3 Credit Score Myths Debunked

It’s time to rethink what you “know” about credit scores. Honestly, you may be holding onto misinformation that is actually holding you back. You might be surprised at what you discover here today. We’re about to debunk 3 common credit score myths.

The Truth Behind Credit Score Myths

Below, you’ll find our list of myths. We’re sure you’ll recognize some of these immediately. Our hope is that you correct your credit mindset right here, right now.

1. “Checking your credit report will hurt your credit score.”

When you or anyone else checks your credit report, that check-in is flagged with a notation called an “inquiry.” There’s a rumor out there that says inquiries damage your credit score. It’s only somewhat true.
The inquiries only affect you if they’re related to credit applications you’ve submitted. If you’ve been applying for credit cards or loans, that’s when your credit score might drop. Why? Because such inquiries suggest you’ll soon be taking on new debts.
But you’re allowed to look at your own credit score without penalty. When you make an inquiry, it’s actually a sign that you’re in touch with your finances and managing them well. You’re curious and trying to improve perhaps. (Oh, if we only got a credit score boost for checking our own reports…)

2. “Closing a credit card will help your credit score.”

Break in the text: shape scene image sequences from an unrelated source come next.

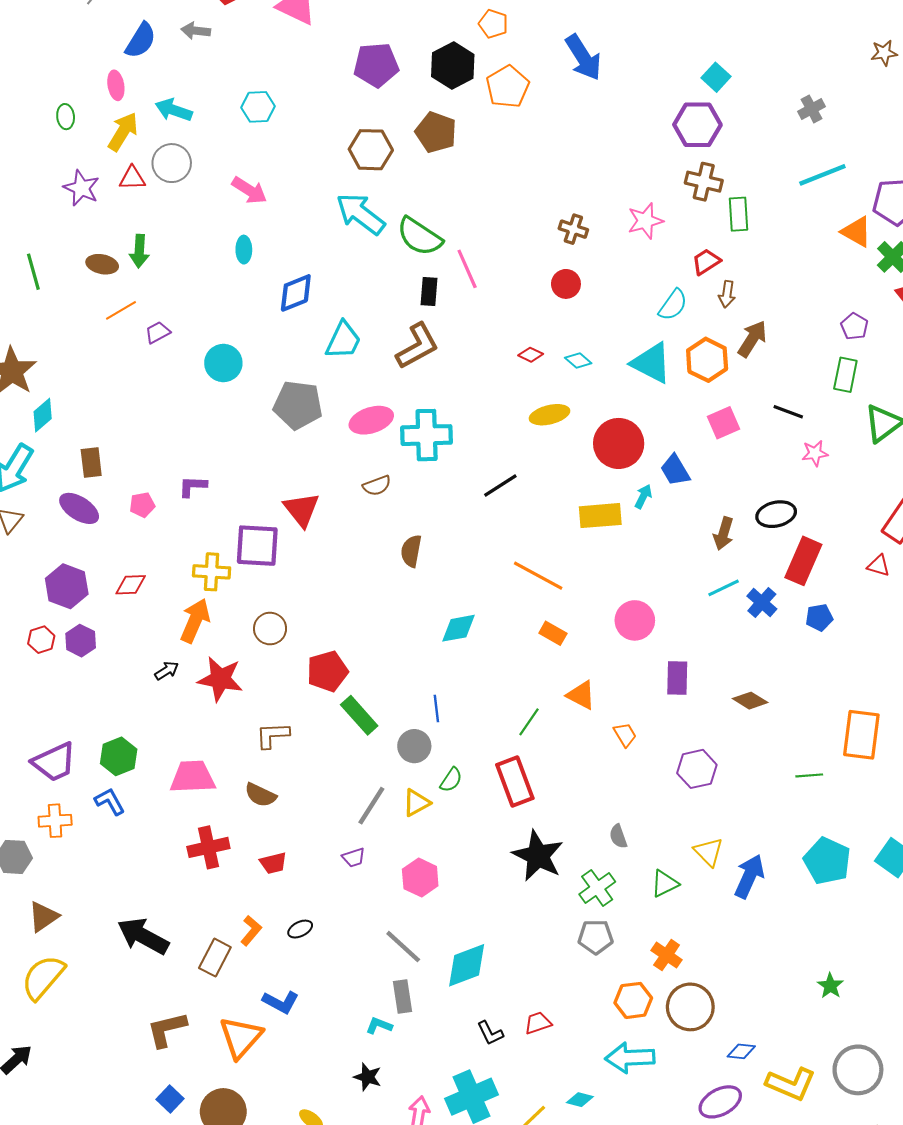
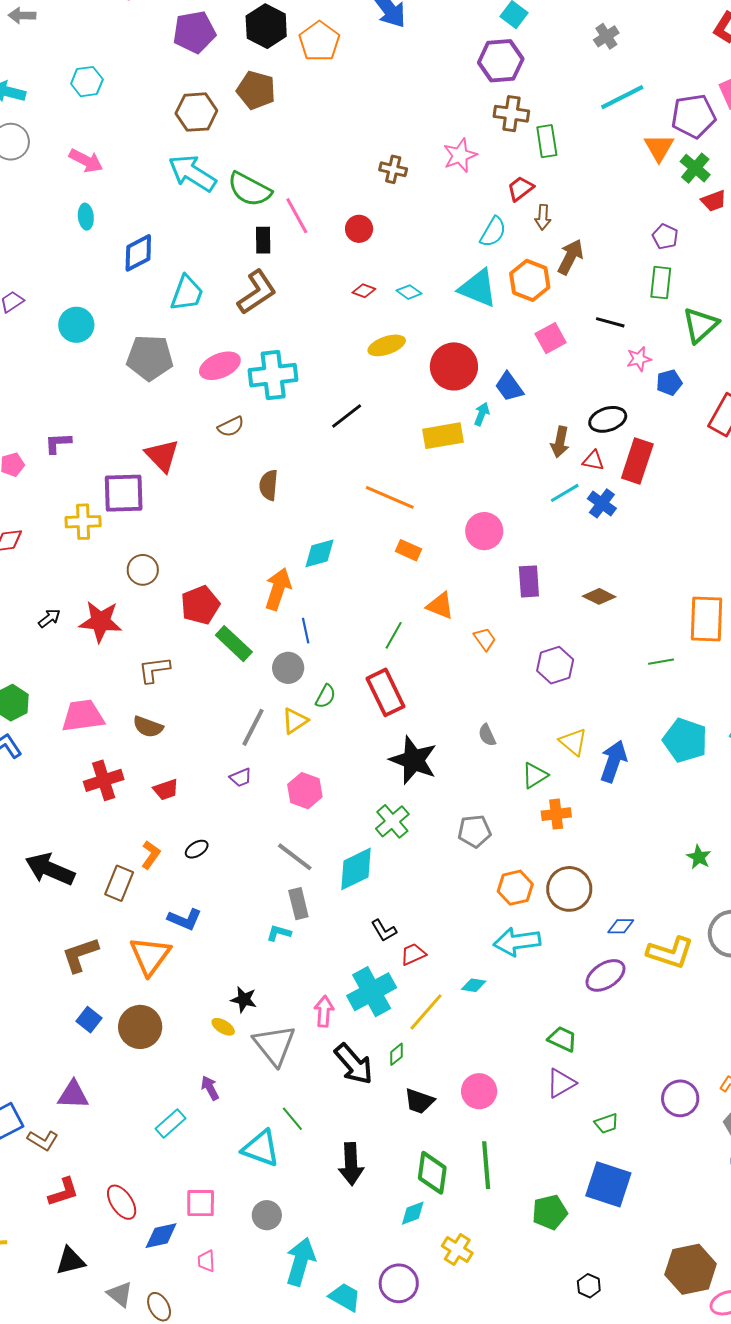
orange triangle: (856, 232) -> (659, 148), turned 36
red circle: (566, 284) -> (359, 229), moved
red triangle: (879, 566) -> (593, 461), moved
blue pentagon: (819, 618) -> (669, 382), moved
orange arrow: (195, 621) -> (278, 589), moved
green cross: (597, 888) -> (392, 821), moved
orange cross: (667, 955) -> (556, 814), moved, turned -36
red trapezoid: (538, 1023) -> (413, 954), moved
black star: (368, 1077) -> (244, 999), moved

Quite the opposite. Closing a credit card you’re no longer using might actually lower your score. Suddenly, that available credit is gone. In the credit world, you’re measured by how much credit you’re using. The ratio is called your “credit utilization.”
Understand how your credit score works. The formula will focus on how much credit is available to you, and how much you are actually using. The more available and the less you use, the better.
If you close a credit card, you decrease your total available credit. Your credit utilization goes up, and that’s not going to improve your score. Please note that if a credit card’s annual fees or the risk for going into more debt stand as issues, these both warrant the closing of a card. Protect yourself. Everyone’s credit situation is unique.

Credit Score Myths

3. “If you have a good job and high income, you’ll have a good score.”

Some individuals believe that a better job and better income automatically mean a better credit score. But that’s not true. Your career and paycheck have no direct effect on your credit. Your scores are determined by what’s found in your credit report.
What’s on your credit report? Information about your total available credit, how much of it you’re using, and your overall management of debt (on-time or late payments, balances paid in full, etc.). Your report doesn’t include details about your income. It doesn’t even indicate whether you’re employed or not.
If you do secure a good job and higher income, that can, of course, help your score indirectly. You’ll perhaps have the means to pay your debts in a timely manner or even in full. And lenders will likely ask you about your income as you apply for lines of credit.

Your Credit Is a Powerful Tool

Our hope is that you learn to see credit as a tool. And just like any tool out there, it’s neither good or bad on its own. Credit is simply credit. It’s how you use it that makes a difference. It’s how you manage it that can either lower or raise your credit score.